I recently read a book that changed my life.
The Highly Intuitive Child by Catherine Crawford explained me to myself in ways that 11 years in university, a PhD in Psychology, and two years working in the profession failed to do.
In this short book, Crawford describes a certain kind of kid who is especially sensitive, especially intuitive, and especially empathic and who teaches parents how to nurture and care for them in a world that makes them feel they are crazy, "too sensitive," or just plain old weird.
It's time to come out of the closet.
I was one of those weird and crazy kids. I was a highly intuitive child, and now, I am a highly intuitive adult. I'm no longer ashamed to admit it.
As a child, and now as an adult, my experience in the world is absorbing a lot -- a lot -- of information from people -- spoken and unspoken. This means that I "get" energy fields and notice minuscule fluctuations in facial expressions and body language. It means that I am exquisitely, sometimes painfully, sensitive to other people's conscious and unconscious feelings and thoughts that get absorbed and experienced as my own feelings or sometimes as unexplained physical pain.
Psychologists sometimes call this phenomena counter-transference. It's when your patient's feelings get transferred to you, and you, in turn, absorb them as you own. Being a highly intuitive child or adult means having counter-transference all the time, but instead of one-on-one in a closed place where it's under control as in therapy, it's everywhere and with everyone.
You have wild, prophetic dreams. You are like my six-year old Goddaughter, a highly intuitive child, who cries when her two-year old sister cries because she literally feels the pain as her own. You pick up on the undercurrents and read between the lines of every conversation.
It's exhausting, but it's also wonderful in its own way.

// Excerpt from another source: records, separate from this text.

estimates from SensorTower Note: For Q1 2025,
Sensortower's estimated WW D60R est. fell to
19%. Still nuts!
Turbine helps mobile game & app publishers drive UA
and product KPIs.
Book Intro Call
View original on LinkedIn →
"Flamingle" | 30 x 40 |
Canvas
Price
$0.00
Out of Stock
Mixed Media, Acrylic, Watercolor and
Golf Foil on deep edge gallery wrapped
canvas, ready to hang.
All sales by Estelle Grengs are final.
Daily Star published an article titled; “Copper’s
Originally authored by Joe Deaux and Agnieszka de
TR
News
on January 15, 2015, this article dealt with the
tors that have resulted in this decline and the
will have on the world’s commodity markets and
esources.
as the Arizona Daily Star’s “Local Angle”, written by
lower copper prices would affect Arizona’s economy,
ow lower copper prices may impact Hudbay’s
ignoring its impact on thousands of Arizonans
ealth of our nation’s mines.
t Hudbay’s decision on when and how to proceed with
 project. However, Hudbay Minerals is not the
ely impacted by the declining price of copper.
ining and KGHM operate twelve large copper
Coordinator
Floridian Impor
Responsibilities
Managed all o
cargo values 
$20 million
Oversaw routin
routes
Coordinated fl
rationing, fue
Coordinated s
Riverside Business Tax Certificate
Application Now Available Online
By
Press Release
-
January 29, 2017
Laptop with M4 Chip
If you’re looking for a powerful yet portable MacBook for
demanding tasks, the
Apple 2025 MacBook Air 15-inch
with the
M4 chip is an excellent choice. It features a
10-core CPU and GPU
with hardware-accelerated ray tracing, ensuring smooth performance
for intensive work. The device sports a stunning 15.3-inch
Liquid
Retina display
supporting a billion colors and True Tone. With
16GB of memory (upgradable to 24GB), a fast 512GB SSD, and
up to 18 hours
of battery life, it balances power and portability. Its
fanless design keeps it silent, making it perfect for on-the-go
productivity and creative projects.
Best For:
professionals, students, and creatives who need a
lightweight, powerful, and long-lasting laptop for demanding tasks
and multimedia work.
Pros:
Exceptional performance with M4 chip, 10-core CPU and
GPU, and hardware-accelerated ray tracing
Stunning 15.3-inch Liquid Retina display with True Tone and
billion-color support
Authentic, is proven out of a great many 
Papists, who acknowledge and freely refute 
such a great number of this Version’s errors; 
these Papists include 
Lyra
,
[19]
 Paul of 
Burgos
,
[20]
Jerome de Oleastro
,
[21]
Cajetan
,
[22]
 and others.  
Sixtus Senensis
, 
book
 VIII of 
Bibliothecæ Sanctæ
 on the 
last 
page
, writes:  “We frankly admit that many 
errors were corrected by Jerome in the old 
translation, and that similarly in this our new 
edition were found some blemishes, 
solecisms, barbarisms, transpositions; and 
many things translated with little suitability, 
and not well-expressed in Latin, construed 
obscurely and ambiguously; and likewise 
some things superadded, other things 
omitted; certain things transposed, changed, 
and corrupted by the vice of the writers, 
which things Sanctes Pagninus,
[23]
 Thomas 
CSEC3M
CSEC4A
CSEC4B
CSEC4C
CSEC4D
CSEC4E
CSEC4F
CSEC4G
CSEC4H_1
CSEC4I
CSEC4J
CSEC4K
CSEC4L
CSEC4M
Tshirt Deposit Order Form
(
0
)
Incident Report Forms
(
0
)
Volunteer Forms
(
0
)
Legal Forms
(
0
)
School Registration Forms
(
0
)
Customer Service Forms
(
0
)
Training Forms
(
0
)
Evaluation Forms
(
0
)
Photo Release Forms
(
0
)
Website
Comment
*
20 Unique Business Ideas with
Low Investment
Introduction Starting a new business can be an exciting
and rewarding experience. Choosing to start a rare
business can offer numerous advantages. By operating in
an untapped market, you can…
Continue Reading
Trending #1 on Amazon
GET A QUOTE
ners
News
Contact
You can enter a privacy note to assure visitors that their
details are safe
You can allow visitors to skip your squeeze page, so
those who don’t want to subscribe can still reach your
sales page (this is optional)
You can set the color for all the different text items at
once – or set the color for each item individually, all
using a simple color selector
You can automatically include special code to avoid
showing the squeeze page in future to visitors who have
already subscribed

The most valuable thing I learned from reading this book is that other cultures have a name and a place for this kind of personality. Instead of being perceived as odd, highly intuitive children are matched with mentors who understand them and help them hone their sensitivities as a gift to be used wisely and with compassion in the world.
Intuitive manners are a case in point. Crawford describes the Hawaiian Huna cultural practice of elders teaching "intuitive manners" to children in quite the same way that a North American parent might teach their kid table manners. For example, you don't just walk up to someone and announce what you intuitively see/sense/perceive about them. It's rude and unfair to the other person who doesn't quite see it in the same way you do and may not be prepared to hear you out.
Essentially the lesson is the same for everyone. We all operate, feel, think, see, perceive, and manage others and ourselves in the world in strikingly different ways, but we simultaneously assume that everyone is like us, sees it the way we do, or wants, and can communicate in the same tone we are speaking in.
What makes highly intuitive people seem crazy, weird or inappropriate is that they -- we -- are operating on another frequency where we perceive and know things that cannot be seen or proven. We, like everyone else, also wrongly assume, sometimes with disastrous consequences, that other people not only see what we see, but that they want to hear us speak and acknowledge our truths.
Crawford illuminates the fact that while this frequency isn't so popular, it is just as valid as anyone else's way of operating in the world, even if it's often misunderstood. With a little practice, a little patience, and a little instruction, our very experience of being can drastically change for the better.
All of us, no matter what our sensitivities or personalities are like could use a book like this. I wish life came with more operating instructions like this one.